Being active is the most important thing to improve health at any age. This is nothing new. Exercise promotes natural growth and development, makes you feel better, works better, sleeps better and reduces the risk of suffering from many different chronic diseases.
Inactivity, on the other hand, is a major problem and a contributing factor to many different chronic diseases. Inactivity ranks 4th among the causes of death after high blood pressure, smoking and high blood sugar. In 2008, more than half (56%) of the adult population in the US did not meet the minimum activity levels required. Positive effects start immediately after training and are present even after short episodes. Scientific studies show that a healthy lifestyle requires an average of 150 minutes of weekly training/physical activity and strength training two days a week.
Even if you have certainly read it before. Here again the influence of movement on life:
Regular activity lowers / reduces …
- the risk of death in older people by 40%.
- the mortality and risk of breast cancer recurrence by approximately 50%.
- the risk of colorectal cancer by over 60%.
- the risk of developing Alzheimer’s disease by 40%
- the risk of suffering from heart disease and high blood pressure by about 40%.

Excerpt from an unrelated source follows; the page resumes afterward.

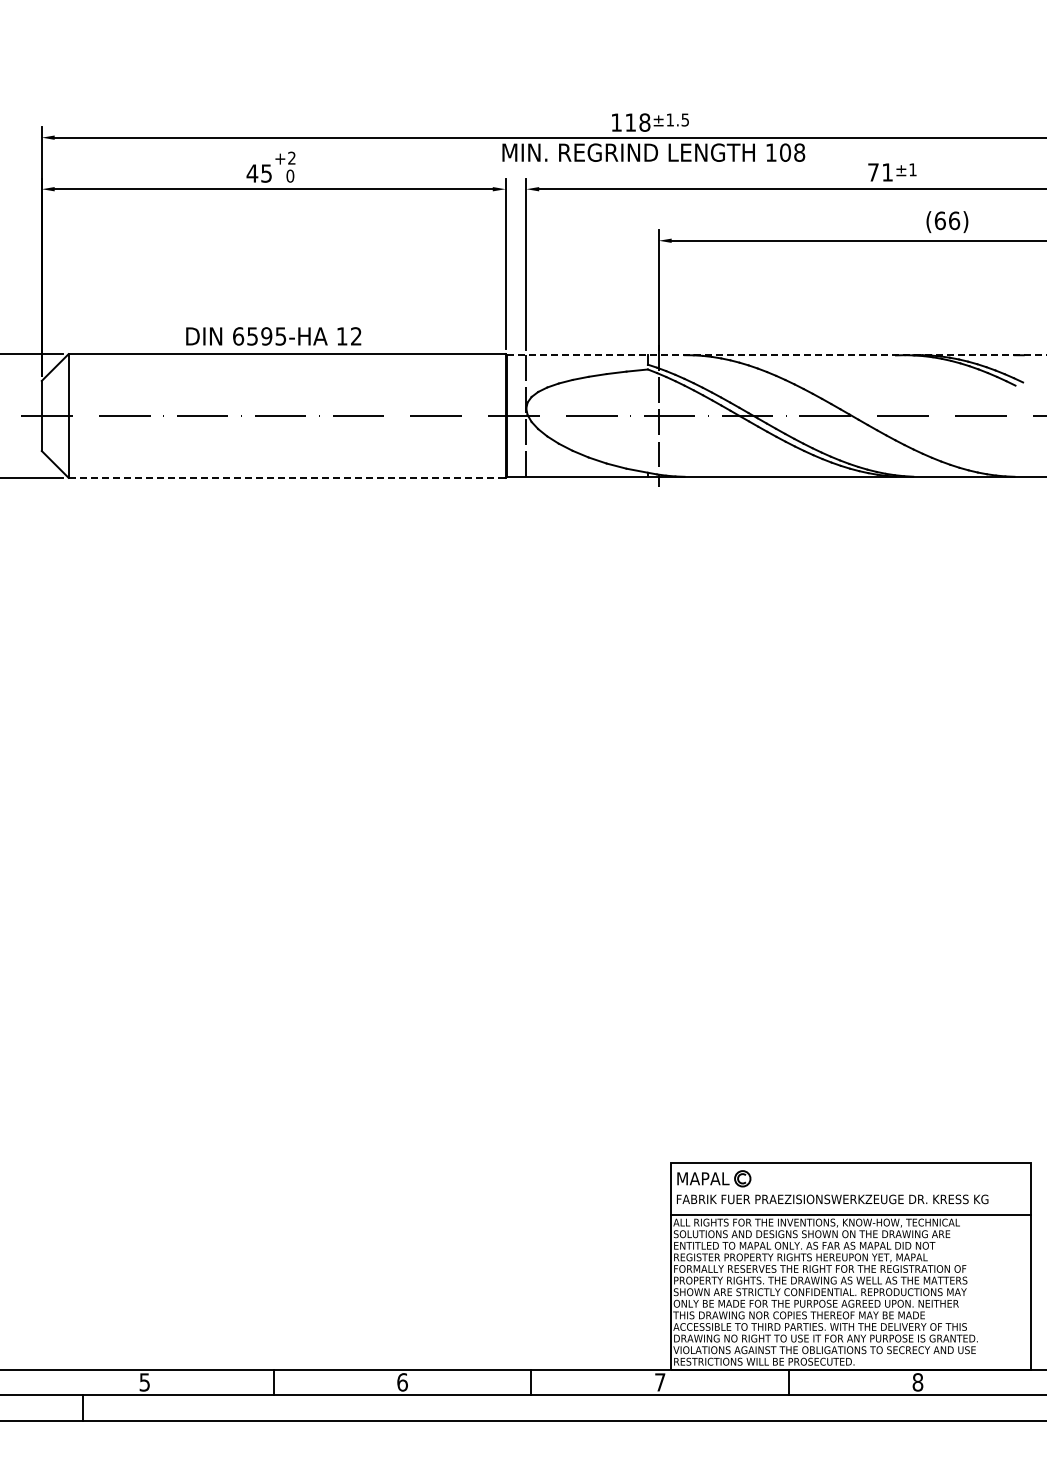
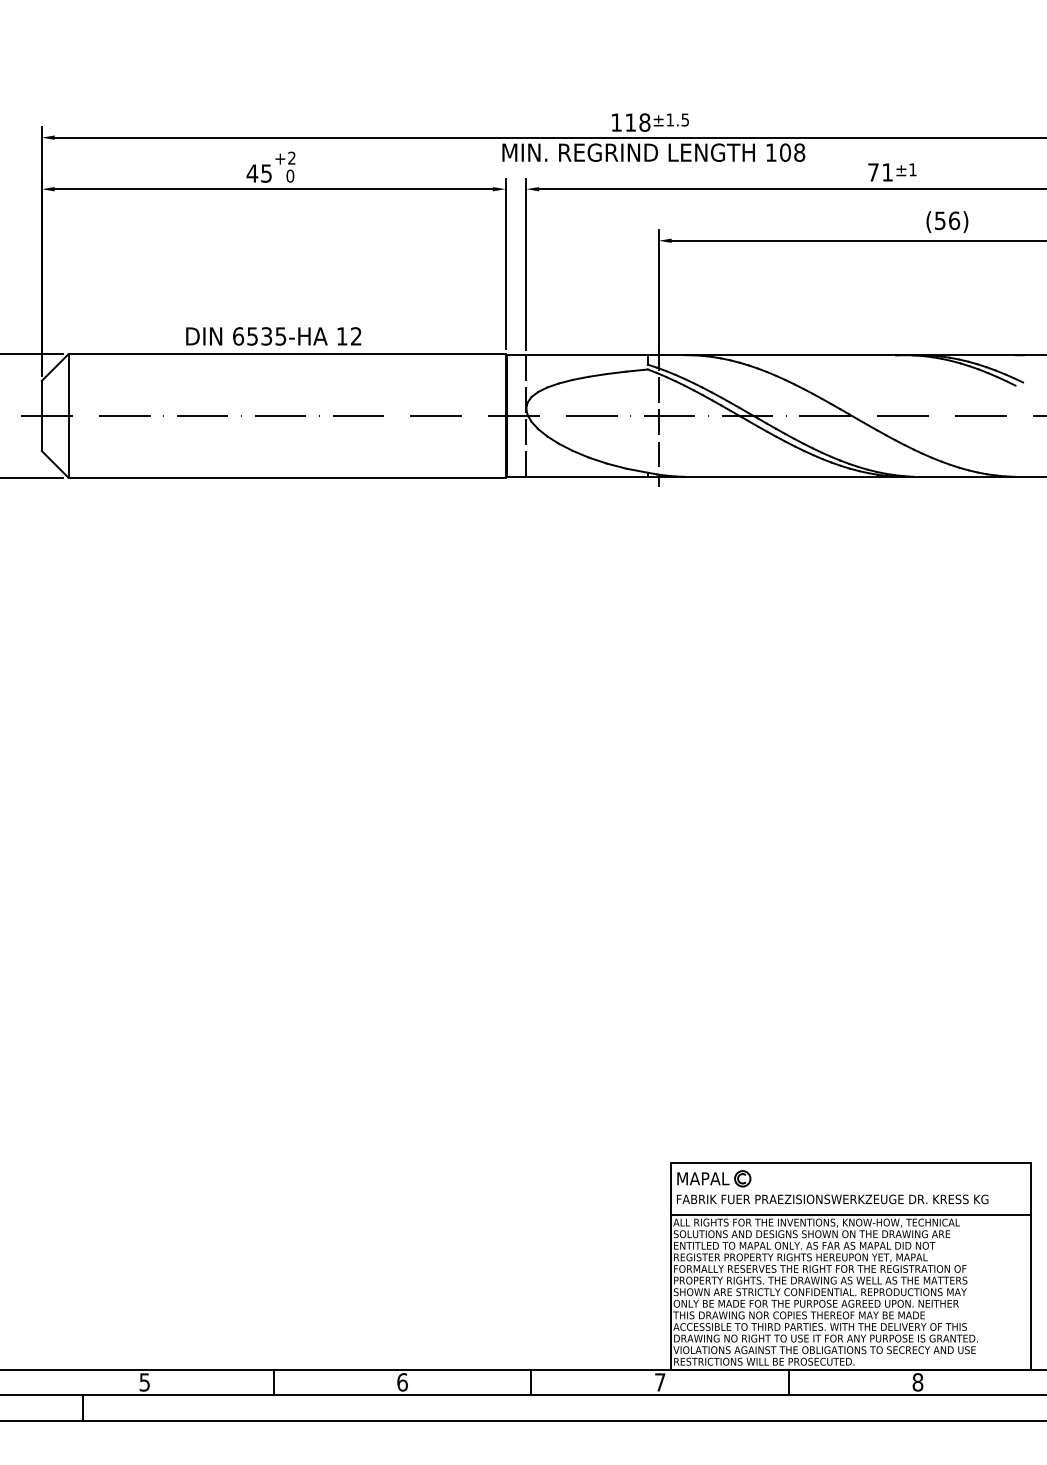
text at (939, 220): (66) -> (56)
text at (266, 336): 6595-HA -> 6535-HA
line at (776, 355): dashed -> solid
line at (287, 477): dashed -> solid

- the blood pressure at rest
- the risk of a heart attack by 27%
- the blood lipid values
- the risk of developing type II diabetes by 58%
- Symptoms of back pain, fibromyalgia
Symptoms of back pain, furthermore, activity helps with depression, slows down the aging process, improves the quality of sleep and bone density, increases the basal metabolic rate (thus helping with weight loss) …
Do we need even more reasons for the best medicine we can give ourselves? Every beginning is hard! However, we can start small. For example, let’s start avoiding elevators and escalators again. Usually you are not much slower but our health is much better. For more intensive and longer exercise it is important to choose something you enjoy. Then there is a chance that this important activity is carried out over a longer period of time and does not immediately fall asleep again. Because falling asleep is inactivity and we do not want that!
Bibliography
Strickland JC, Smith MA. The anxiolytic effects of resistance exercise. Front Psychol. Jul 10;5:753. 2014.
Westcott WL. Resistance training is medicine: effects of strength training on health.
Curr Sports Med Rep. Jul-Aug;11(4):209-16. 2012.